Configuration Options

Let’s cover each field on the SWS configuration page.

  • Unique Identifier: This is a system generated GUID that will be generated at save time. It is used to uniquely identify this configuration. You can not change this value and it should be safe to export to another database unlike a integer counter.
  • Description: This is the description of the configuration. This is for admin use and is used in PeopleSoft search records.
  • URL Path: This field is very important and will map to the full URL that a client will use to target your web service. This has to be unique across the database.
  • Active: Allows you to easily turn on or off the configuration.
  • Notes: This is a section for you to add notes about this web service. This might be internal notes or links to documentation or development tickets.
  • Request Format Type: PSOFT-QL or SQL - This defines what syntax SWS uses to query and return data.
    • If “Psoft-QL request format type was chosen then a long text box will show up called. Psoft-QL Text (JSON)
      • You enter the Psoft-QL that you want to run in response to a client request. This has a very particular format.
    • If “SQL” request format type was chosen then a long text box will show up called. SQL Statement Text
      • You enter the SQL that you want to run in response to a client request.
    • SQL Statement Text: This is the section where you enter the SQL statement that will run.
    • There is some special syntax for binding variables from the client request to the SQL statement. We will cover that detail in the next section.
  • Row Limit: Optional row limit. You can specify a non-zero number here and the handler will stop the output after that number of output rows has been encoded.
  • Default Encoding: Used to set a default encoding scheme if the client does not include one in the request. All SWS web services automatically handle JSON, CSV and XML encoding.
  • Include metadata in Response: If checked then some additional information about the SWS request and response will be encoded. We will show some examples of this shortly.
  • (danger) Minutes to Cache Response: You can optionally configure to have the integration broker cache the response. This can be done for performance reasons if the SQL is very “expensive”. Please read the Caching article before enabling this. There are some hidden dangers.
  • Parameters Grid: This grid allows you to configure how the client passes parameters that are substituted into the SQL. If your SQL does not have any variables provided by the client, there will be no rows here. We will cover this in depth shortly.
  • Output Fields Grid: This will only show for a “SQL” Request Format Type. This grid is where you name the SQL columns that show up in the encoding section. For JSON and XML encoding, the values here will be the names of the properties and nodes. For CSV, these will be the header values.

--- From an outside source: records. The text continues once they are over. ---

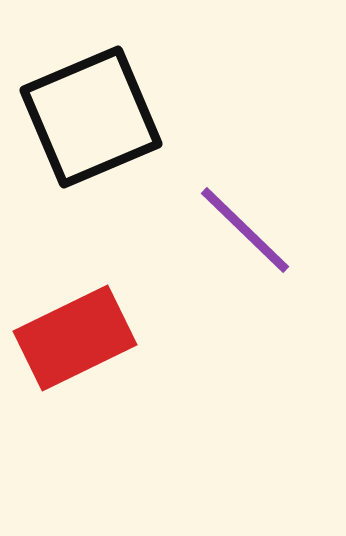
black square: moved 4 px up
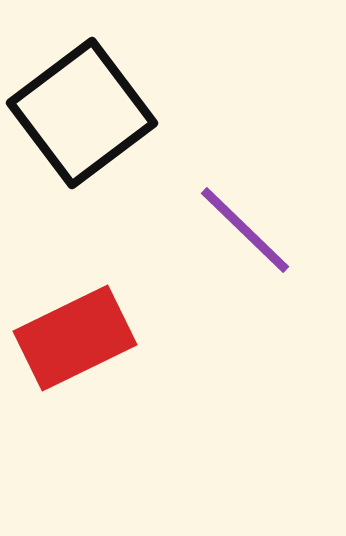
black square: moved 9 px left, 4 px up; rotated 14 degrees counterclockwise
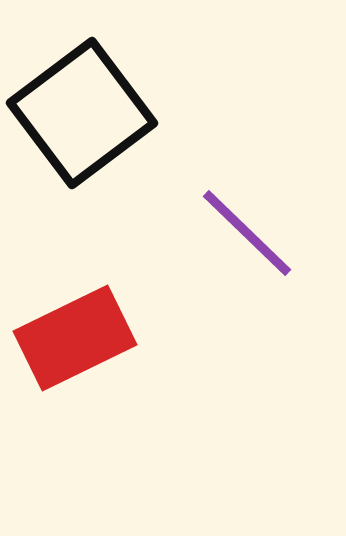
purple line: moved 2 px right, 3 px down
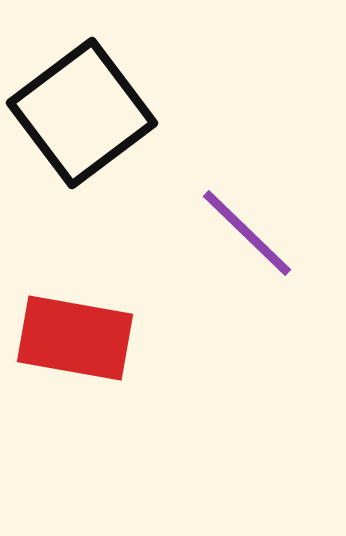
red rectangle: rotated 36 degrees clockwise
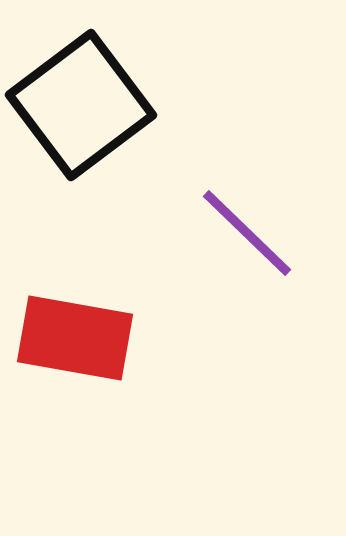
black square: moved 1 px left, 8 px up
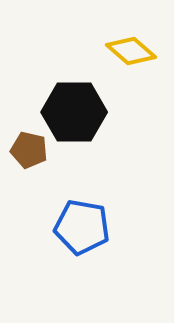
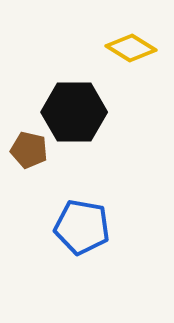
yellow diamond: moved 3 px up; rotated 9 degrees counterclockwise
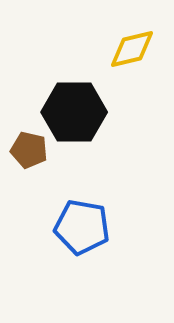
yellow diamond: moved 1 px right, 1 px down; rotated 45 degrees counterclockwise
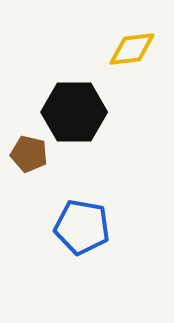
yellow diamond: rotated 6 degrees clockwise
brown pentagon: moved 4 px down
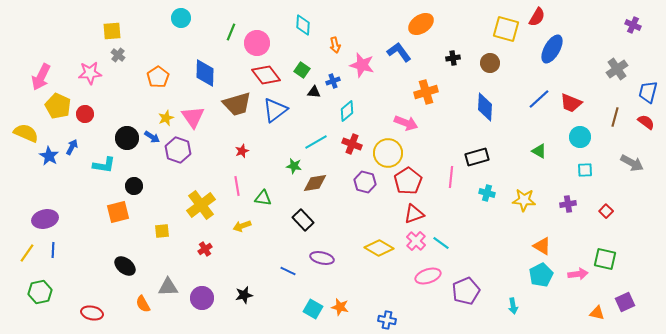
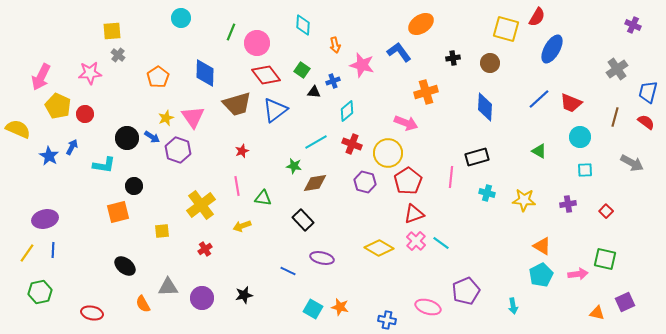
yellow semicircle at (26, 133): moved 8 px left, 4 px up
pink ellipse at (428, 276): moved 31 px down; rotated 35 degrees clockwise
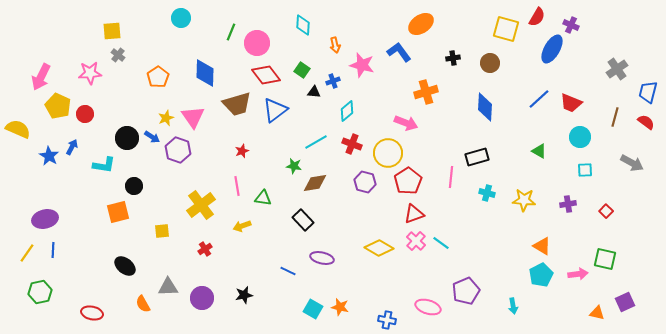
purple cross at (633, 25): moved 62 px left
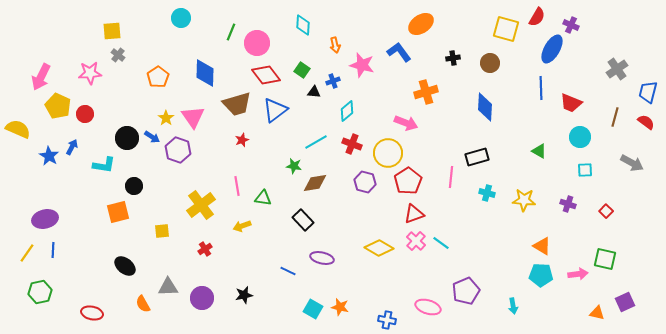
blue line at (539, 99): moved 2 px right, 11 px up; rotated 50 degrees counterclockwise
yellow star at (166, 118): rotated 14 degrees counterclockwise
red star at (242, 151): moved 11 px up
purple cross at (568, 204): rotated 28 degrees clockwise
cyan pentagon at (541, 275): rotated 30 degrees clockwise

  • Allowed Permission Lists Grid: This grid is where you configure SWS to tell what permission lists are authorized to run this SQL statement. There is a detailed security section below that documents how to use this and setup API client users.
  • Copy & Delete - Inside this group box are buttons to clone/copy the current configuration or to delete it.
  • DMS Export - Inside this group box is a generated DMS script template that can be used to export your configuration between databases.
  • HTTP Info Page - This page gives you both HTTP and curl examples on how to invoke the service operation. This removes the guesswork and speeds up the testing cycle.